Pouvez-vous nous présenter vos travaux au sein de l’ISAE-SUPAERO ?
Je suis enseignant-chercheur à l’ISAE-SUPAERO depuis janvier 2022. J’ai été recruté notamment pour développer un axe de recherche sur la propulsion électrique spatiale à l’Institut. En effet, ma recherche porte sur deux thèmes principaux : le développement de sources plasmas innovantes et la compatibilité électromagnétique entre les propulseurs électriques et le satellite.
Pourquoi avoir décidé de participer à l’organisation de l’IEPC 2024 ?
Valentin Mazières
En 2023, nous avons encadré une stagiaire de M2, Célia Bouyssou, que nous encadrons maintenant en thèse sur le sujet suivant « Analyse du comportement électromagnétique des chambres à vide en présence de plumes de propulseurs électriques spatiaux ». Cette thèse se déroule à l’ISAE-SUPAERO, financée par un projet école AID. Ce sujet de thèse s’intègre dans le contexte récent du “New-Space”. En effet, ce nouveau paradigme a ouvert aux acteurs privés l’accès à l’exploration spatiale, ce qui a engendré une augmentation du nombre de satellites dans l’espace.
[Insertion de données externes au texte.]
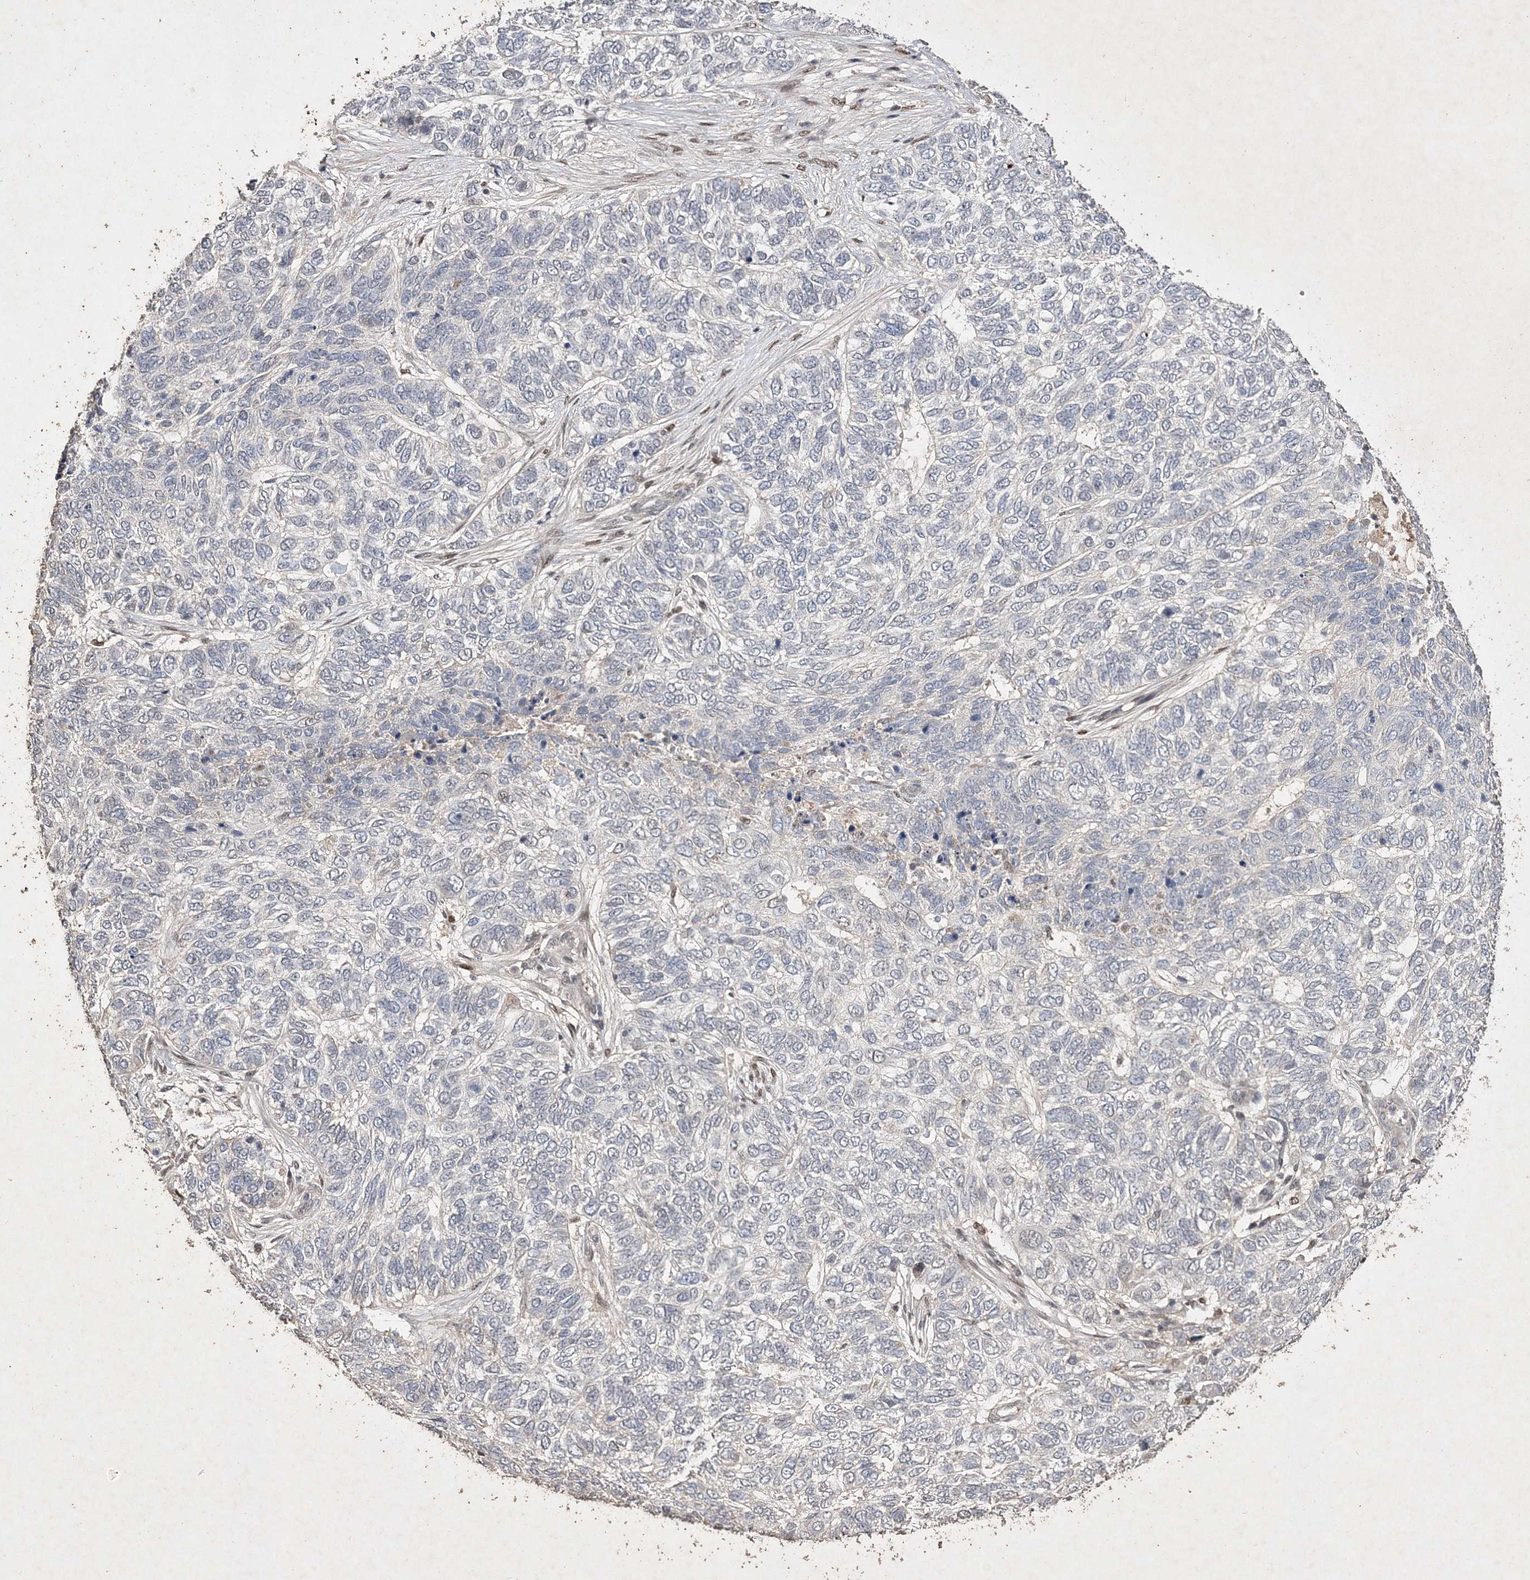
{"staining": {"intensity": "negative", "quantity": "none", "location": "none"}, "tissue": "skin cancer", "cell_type": "Tumor cells", "image_type": "cancer", "snomed": [{"axis": "morphology", "description": "Basal cell carcinoma"}, {"axis": "topography", "description": "Skin"}], "caption": "Skin cancer (basal cell carcinoma) stained for a protein using immunohistochemistry (IHC) exhibits no staining tumor cells.", "gene": "C3orf38", "patient": {"sex": "female", "age": 65}}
Afin de réduire les coûts de fabrication et de lancement, la taille des satellites a été réduite grâce au développement des cubsat ou nanosat. La réduction de la taille des satellites entraîne des problèmes de compatibilité électromagnétique (CEM) entre les propulseurs et les systèmes de communications. Une des sources majeures de perturbation est le rayonnement électromagnétique du propulseur. Pour mesurer ce rayonnement sur terre, il est nécessaire de faire fonctionner le propulseur dans une chambre à vide métallique. Cette chambre a un impact non négligeable sur le comportement des ondes électromagnétiques se propageant à l’intérieur.
Des installations ont été développées afin d’étudier le comportement des ondes en présence du propulseur au sol (l’Aerospazio en Italie, l’Aerospace Corporation aux États-Unis et RIAME en Russie). Elles couplent une chambre anéchoïque électromagnétique avec une chambre à vide métallique particulière. Une partie de celle-ci est en diélectrique, ce qui va permettre à l’antenne de capter le rayonnement du propulseur tout en limitant les réflexions dues à la chambre à vide.
Cependant, ces installations sont très coûteuses et les mesures réalisées sont complexes. Dans les projets que nous encadrons à l’ISAE-SUPAERO, nous cherchons à développer une méthode permettant de mesurer le rayonnement du propulseur directement dans la chambre à vide. Ces travaux s’intègrent parfaitement dans le cadre des thèmes abordés par IECP 2024.
J’ai donc sollicité la Fondation ISAE-SUPAERO en tant que membre du comité local d’organisation de la conférence internationale IEPC 2024 (International Electric Propulsion Conference).
Pouvez-vous nous expliquer ce qu’est l’IEPC ?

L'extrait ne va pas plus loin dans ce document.